Mr. DeFAZIO. I thank the gentleman, and I particularly want to thank Mr. Goodlatte for his extraordinary leadership on this issue. We both supported a virtually identical amendment in 1995.
Now, when I first came to Congress, I did not support a balanced budget amendment to the Constitution. I said things similar to my good friend and colleague Mr. Neal from Massachusetts: It's a gimmick. We don't need it. People will come together. We can make these decisions.
It didn't take me long in observing the Congress to realize that there's an infinite capacity in this Congress to kick the can down the road. And the problem is that can's getting pretty darn heavy to kick down the road, and it's going to land on the next generation with full force--$15 trillion of debt. For the first time since World War II, this year our deficit exceeds the gross domestic product.
Now, we're going to have to force people to make tough decisions. That's a conclusion I came to when I changed and I supported the amendment back in the mid-nineties.
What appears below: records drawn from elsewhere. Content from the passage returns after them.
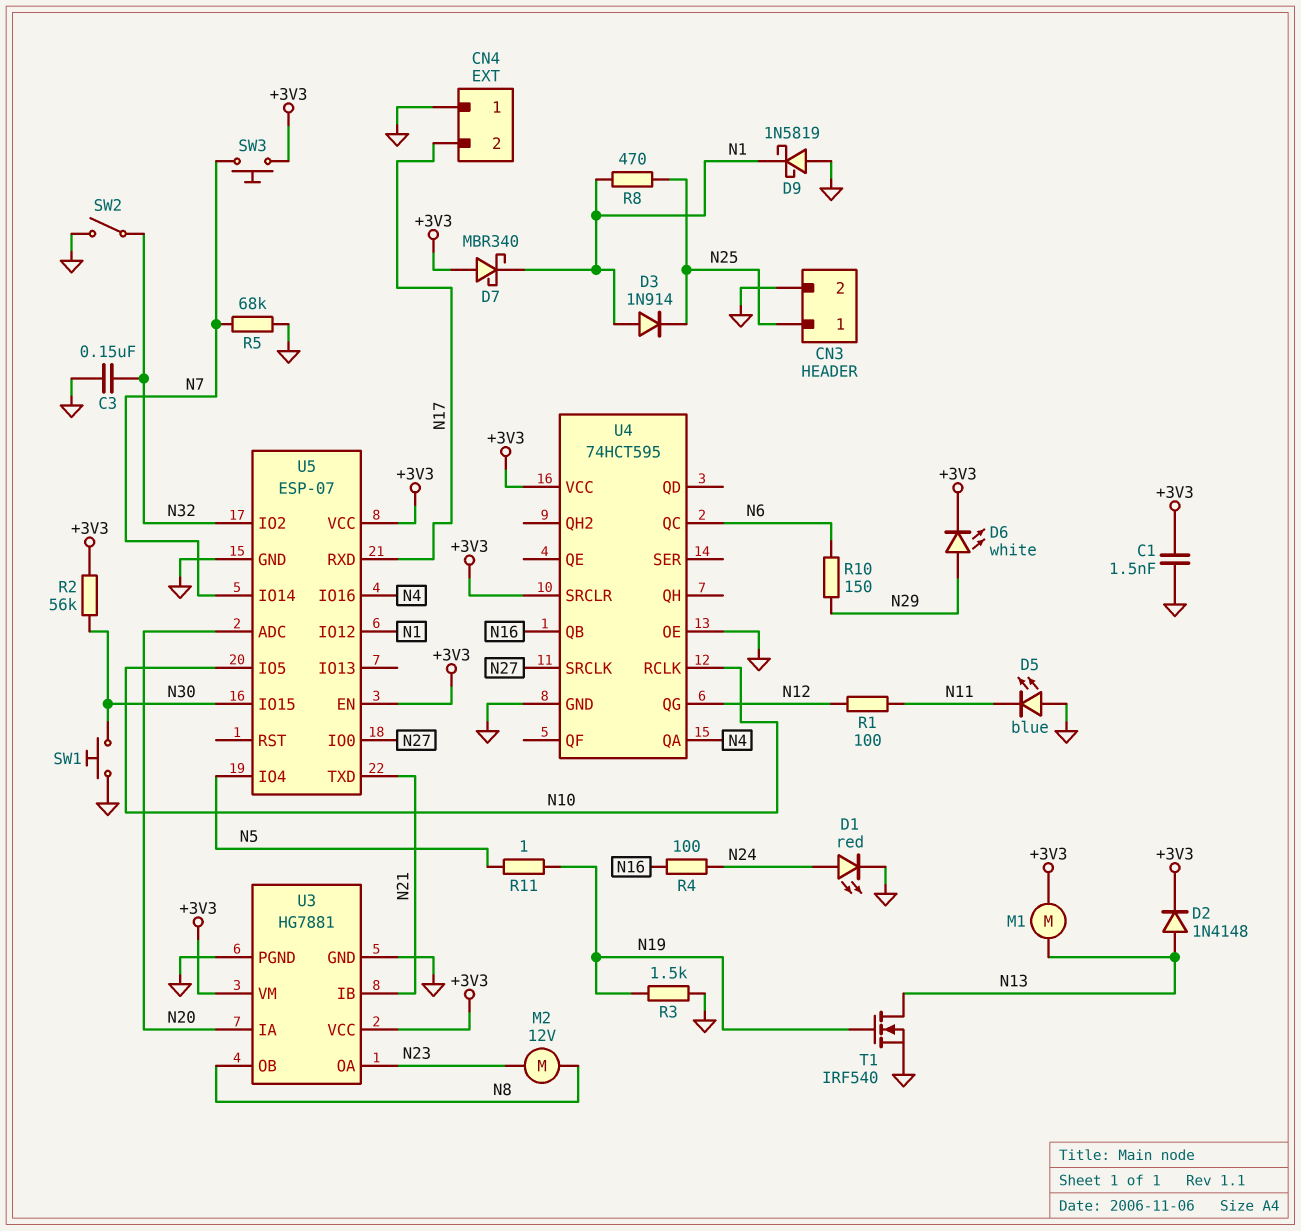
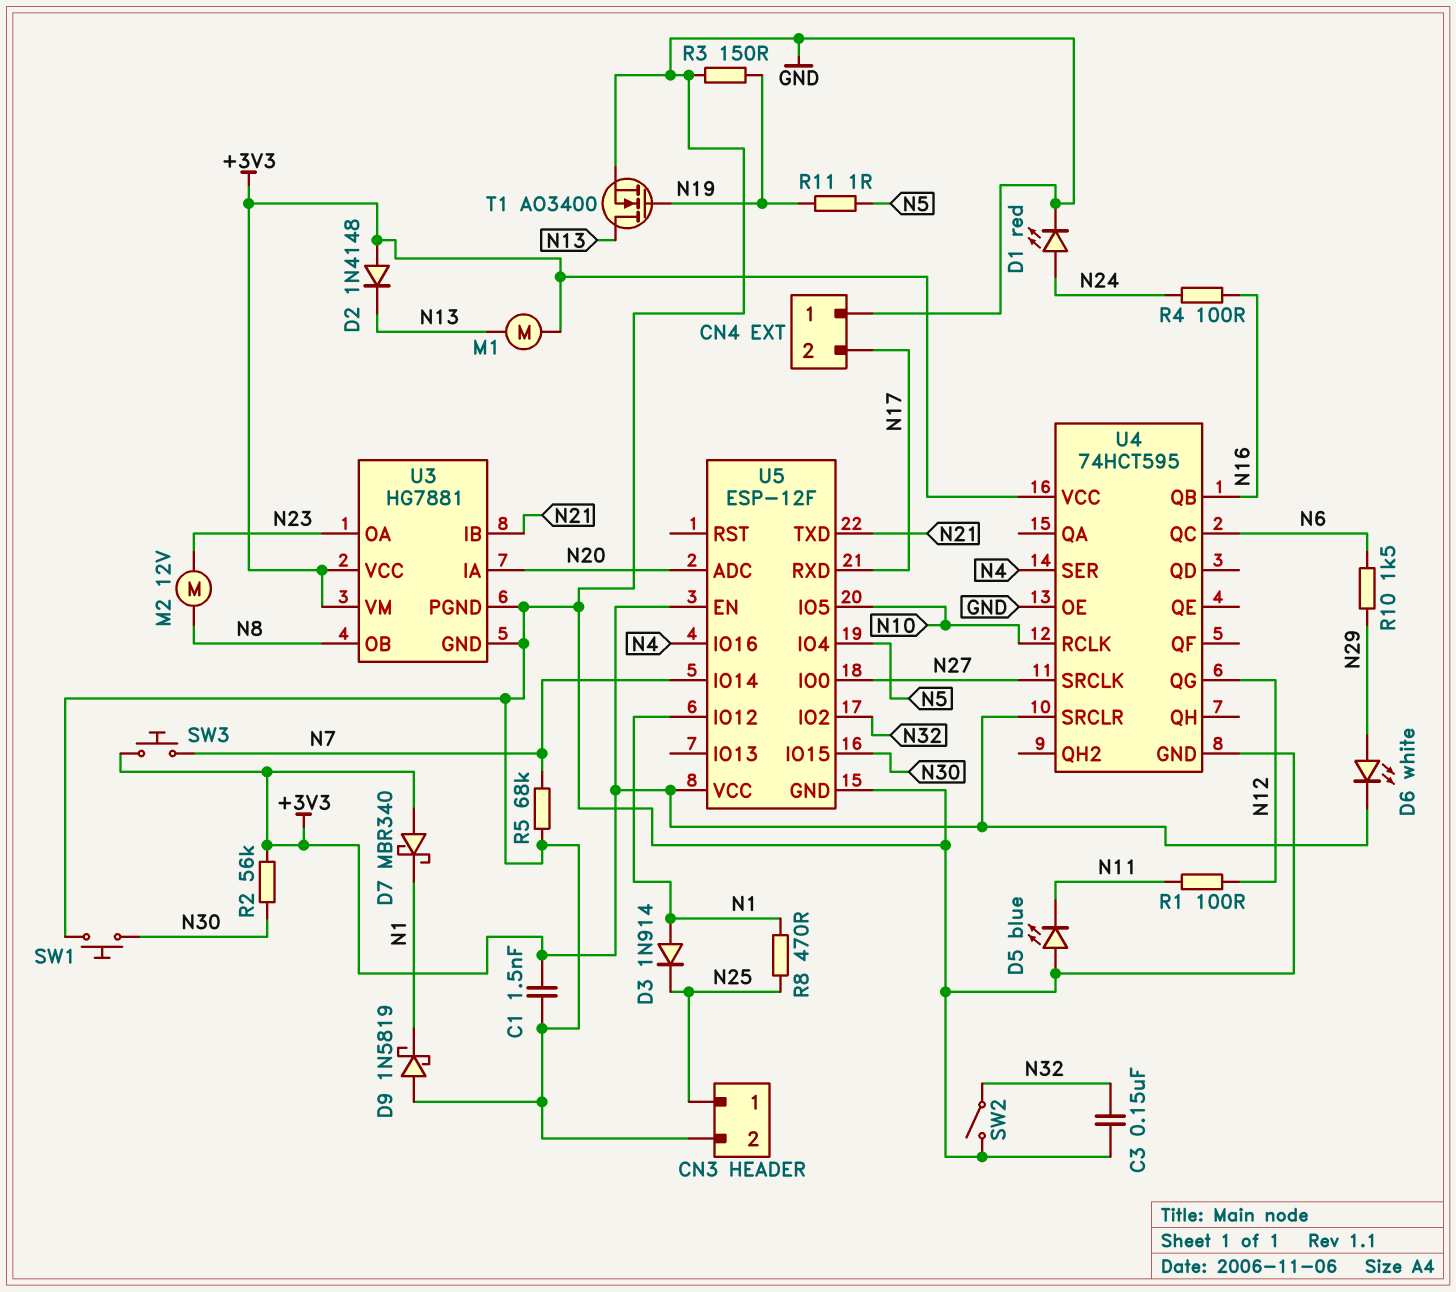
D2: diode 1N4148 (A N13, K +3V3) -> diode 1N4148 (A +3V3, K N13)
R3: 1.5k (GND, N19) -> 150 (GND, N19)
R10: 150 (N6, N29) -> 1.5k (N6, N29)
T1: NMOS IRF540 (G N19, D N13, S GND) -> NMOS AO3400 (G N19, D N13, S GND)
U4 pin QA: N4 -> none
U4 pin SER: none -> N4
U5: ESP-07 -> ESP-12F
Now, just think about it. It passed the House, failed by one vote in the Senate. And had that become the law of the land, today we would be paying down the last of the debt. We might still be in this hole economically that we're in, but we would actually then perhaps have the capacity and the will to go out and borrow a couple of hundred billion dollars to rebuild the Nation's crumbling infrastructure. We could afford it. But in this environment with this amount of debt, that's a very tough sell around here.
This is an honest balanced budget amendment. It does not prejudice the debate between taxes--and there are many on that side who object to any new taxes or revenue--and spending cuts--and there are many on my side who object to many spending cuts. It does not discriminate. It's fair. It's evenhanded.
There were many on the Republican side who preferred one that would have tied the hands of Congress, said, No, you need a 66 percent vote to have taxes; no, you have to be limited to 18 percent of GDP. But, no, they brought forward something that is fair, and it would be something that would force Members of Congress and future Members of Congress to make the tough decisions that we have to make.
A lot of talk about Social Security. I'm an expert on Social Security. Social Security is the largest creditor of the United States of America, $2.66 trillion. We have to have the capability to redeem that debt to pay future Social Security benefits in the not-distant future when we have to draw on what's called a trust fund. It's not a trust fund. It's government bonds. It's debt. And if we keep adding to the pile of debt, will we have the capability to repay those Social Security bonds? And there's a long-term problem with Social Security. I have a bill to fix that. Lift the cap on wages. I didn't notice that--many on my side have been down here carrying on about the attack on Social Security in this bill; they're not on my bill. Because that's a tough thing to say, we're going to make people over 250 pay the same amount of tax as people who earn less than 250.
That's a solution long term. But short term we've got to worry about being able to redeem those bonds and pay promised benefits of Social Security.
And then a lot of talk about the debt limit. Well, when we're in balance, you're going to have to have a 60 percent vote to deficit spend, and you would need a 60 percent vote for an increase on the debt limit. I would say that they could be done at exactly the same time. It requires the same number of votes. Is someone going to vote today to say we're in balance, to vote in deficit to deal with the economic situation today, perhaps to fund infrastructure investments, and then vote later on today against raising the debt limit by that same amount? That would just vitiate their earlier vote. So I don't think that that's a real threat.
If you vote ``no,'' you're assuming that we have an infinite capacity to borrow money to pass on to future generations and still meet our obligations to the American people. I don't believe that. We need limits. We need to be forced to make tough decisions, and this would force future Congresses to make those tough decisions.